* _EXERCISE DETAILS_: Repeat the entries below exactly as they appear, with no pictures.

* _INPUT FOR THIS TASK_:
● ● ● ● ● ● ●

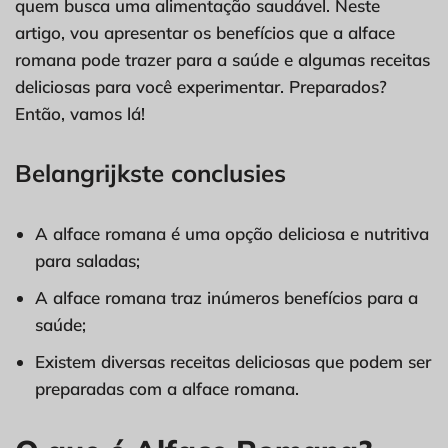
quem busca uma alimentação saudável. Neste
artigo, vou apresentar os benefícios que a alface
romana pode trazer para a saúde e algumas receitas
deliciosas para você experimentar. Preparados?
Então, vamos lá!
Belangrijkste conclusies
A alface romana é uma opção deliciosa e nutritiva
para saladas;
A alface romana traz inúmeros benefícios para a
saúde;
Existem diversas receitas deliciosas que podem ser
preparadas com a alface romana.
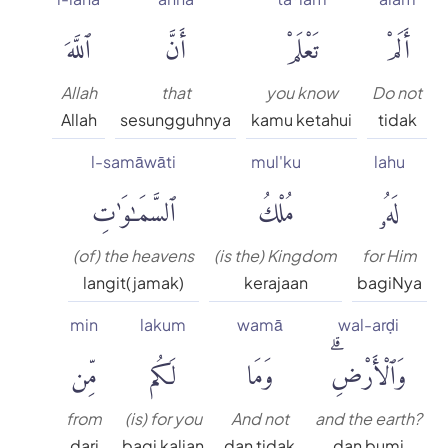
أَلَمْ
تَعْلَمْ
أَنَّ
ٱللَّهَ
Allah
that
you know
Do not
Allah
sesungguhnya
kamu ketahui
tidak
l-samāwāti
mul'ku
lahu
لَهُۥ
مُلْكُ
ٱلسَّمَٰوَٰتِ
(of) the heavens
(is the) Kingdom
for Him
langit(jamak)
kerajaan
bagiNya
min
lakum
wamā
wal-arḍi
وَٱلْأَرْضِۗ
وَمَا
لَكُم
مِّن
from
(is) for you
And not
and the earth?
dari
bagi kalian
dan tidak
dan bumi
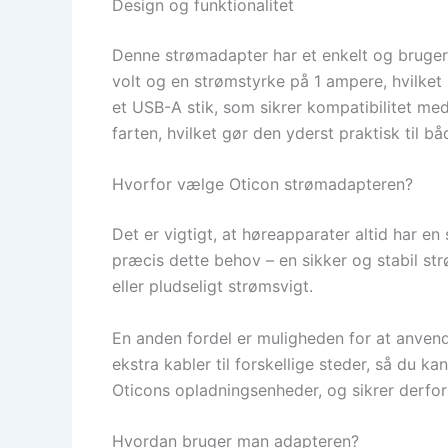
Design og funktionalitet
Denne strømadapter har et enkelt og bruger
volt og en strømstyrke på 1 ampere, hvilket
et USB-A stik, som sikrer kompatibilitet me
farten, hvilket gør den yderst praktisk til 
Hvorfor vælge Oticon strømadapteren?
Det er vigtigt, at høreapparater altid har en
præcis dette behov – en sikker og stabil str
eller pludseligt strømsvigt.
En anden fordel er muligheden for at anven
ekstra kabler til forskellige steder, så du 
Oticons opladningsenheder, og sikrer derfor 
Hvordan bruger man adapteren?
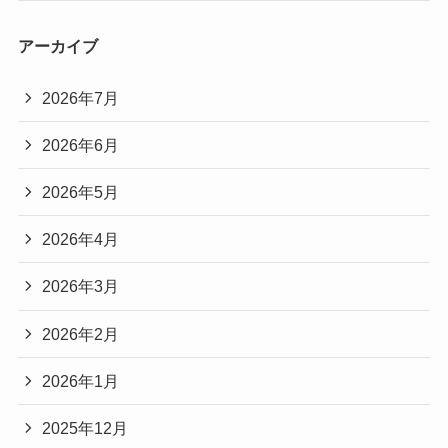
アーカイブ
2026年7月
2026年6月
2026年5月
2026年4月
2026年3月
2026年2月
2026年1月
2025年12月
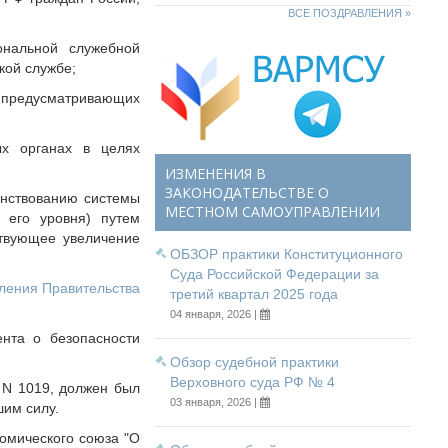
ВСЕ ПОЗДРАВЛЕНИЯ »
ональной служебной
кой службе;
е предусматривающих
ых органах в целях
ИЗМЕНЕНИЯ В
ЗАКОНОДАТЕЛЬСТВЕ О
енствованию системы
МЕСТНОМ САМОУПРАВЛЕНИИ
 его уровня) путем
ствующее увеличение
ОБЗОР практики Конституционного
Суда Российской Федерации за
вления Правительства
третий квартал 2025 года
04 января, 2026 |
ента о безопасности
Обзор судебной практики
Верховного суда РФ № 4
 N 1019, должен был
03 января, 2026 |
шим силу.
номического союза "О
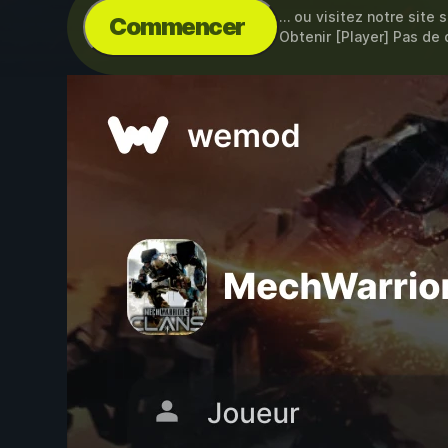
… ou visitez notre site 
Commencer
Obtenir [Player] Pas de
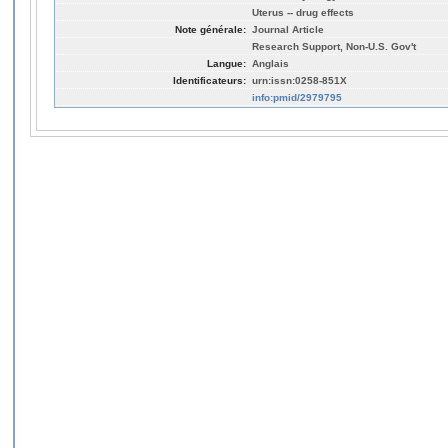
Uterus -- drug effects
Note générale:
Journal Article
Research Support, Non-U.S. Gov't
Langue:
Anglais
Identificateurs:
urn:issn:0258-851X
info:pmid/2979795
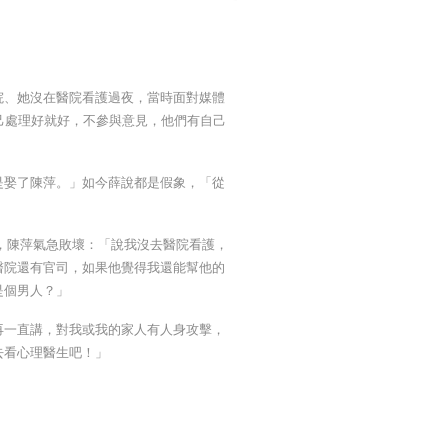
院、她沒在醫院看護過夜，當時面對媒體
己處理好就好，不參與意見，他們有自己
是娶了陳萍。」如今薛說都是假象，「從
，陳萍氣急敗壞：「說我沒去醫院看護，
醫院還有官司，如果他覺得我還能幫他的
是個男人？」
再一直講，對我或我的家人有人身攻擊，
去看心理醫生吧！」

● ● ● ● ● ● ●

* _RESPONSE AREA_:
quem busca uma alimentação saudável. Neste
artigo, vou apresentar os benefícios que a alface
romana pode trazer para a saúde e algumas receitas
deliciosas para você experimentar. Preparados?
Então, vamos lá!
Belangrijkste conclusies
A alface romana é uma opção deliciosa e nutritiva
para saladas;
A alface romana traz inúmeros benefícios para a
saúde;
Existem diversas receitas deliciosas que podem ser
preparadas com a alface romana.
أَلَمْ
تَعْلَمْ
أَنَّ
ٱللَّهَ
Allah
that
you know
Do not
Allah
sesungguhnya
kamu ketahui
tidak
l-samāwāti
mul'ku
lahu
لَهُۥ
مُلْكُ
ٱلسَّمَٰوَٰتِ
(of) the heavens
(is the) Kingdom
for Him
langit(jamak)
kerajaan
bagiNya
min
lakum
wamā
wal-arḍi
وَٱلْأَرْضِۗ
وَمَا
لَكُم
مِّن
from
(is) for you
And not
and the earth?
dari
bagi kalian
dan tidak
dan bumi
Design og funktionalitet
Denne strømadapter har et enkelt og bruger
volt og en strømstyrke på 1 ampere, hvilket
et USB-A stik, som sikrer kompatibilitet me
farten, hvilket gør den yderst praktisk til 
Hvorfor vælge Oticon strømadapteren?
Det er vigtigt, at høreapparater altid har en
præcis dette behov – en sikker og stabil str
eller pludseligt strømsvigt.
En anden fordel er muligheden for at anven
ekstra kabler til forskellige steder, så du 
Oticons opladningsenheder, og sikrer derfor 
Hvordan bruger man adapteren?
アーカイブ
2026年7月
2026年6月
2026年5月
2026年4月
2026年3月
2026年2月
2026年1月
2025年12月
ВСЕ ПОЗДРАВЛЕНИЯ »
ональной служебной
кой службе;
е предусматривающих
ых органах в целях
ИЗМЕНЕНИЯ В
ЗАКОНОДАТЕЛЬСТВЕ О
енствованию системы
МЕСТНОМ САМОУПРАВЛЕНИИ
 его уровня) путем
ствующее увеличение
ОБЗОР практики Конституционного
Суда Российской Федерации за
вления Правительства
третий квартал 2025 года
04 января, 2026 |
ента о безопасности
Обзор судебной практики
Верховного суда РФ № 4
 N 1019, должен был
03 января, 2026 |
шим силу.
номического союза "О
… ou visitez notre site 
Commencer
Obtenir [Player] Pas de
Uterus -- drug effects
Note générale:
Journal Article
Research Support, Non-U.S. Gov't
Langue:
Anglais
Identificateurs:
urn:issn:0258-851X
info:pmid/2979795
院、她沒在醫院看護過夜，當時面對媒體
己處理好就好，不參與意見，他們有自己
是娶了陳萍。」如今薛說都是假象，「從
，陳萍氣急敗壞：「說我沒去醫院看護，
醫院還有官司，如果他覺得我還能幫他的
是個男人？」
再一直講，對我或我的家人有人身攻擊，
去看心理醫生吧！」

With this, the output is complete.